Jane the Virgin's Minority Themes Make It a Serious Sitcom Hit
Jane the Virgin often feels like a soap opera, full of secret identities, love triangles, and over-the-top twists. But the show, which airs on Mondays at 9 p.m. on CW, is more accurately a soap satire—with a snappy script by a former Gilmore Girls writer and an unseen narrator who mocks the show’s implausibility. (Sample voice-over: “And so Jane explained that a man professing his love on a yacht, in the snow, in front of a semirealistic background, was the epitome of romance.”) Based on a Venezuelan show of the same name, it’s basically a telenovela for people who hate telenovelas.
The sitcom has also become this season’s biggest sleeper hit.
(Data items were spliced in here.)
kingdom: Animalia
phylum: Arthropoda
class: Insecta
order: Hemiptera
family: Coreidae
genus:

According to Nielsen, roughly 1.9 million people, 68 percent of them female, tune in every week, making it CW’s biggest show in years. The network’s twentysomething audience has slipped away of late as millennials who watched Gossip Girl and The Vampire Diaries abandoned traditional networks for streaming content. CW, jointly owned by Warner Bros. and CBS, was losing as much as $100 million a year, says the New York Times. It needed better programming. Jane filled that void: The show will return on Jan. 19 with a Golden Globe win for its lead actor, Gina Rodriguez.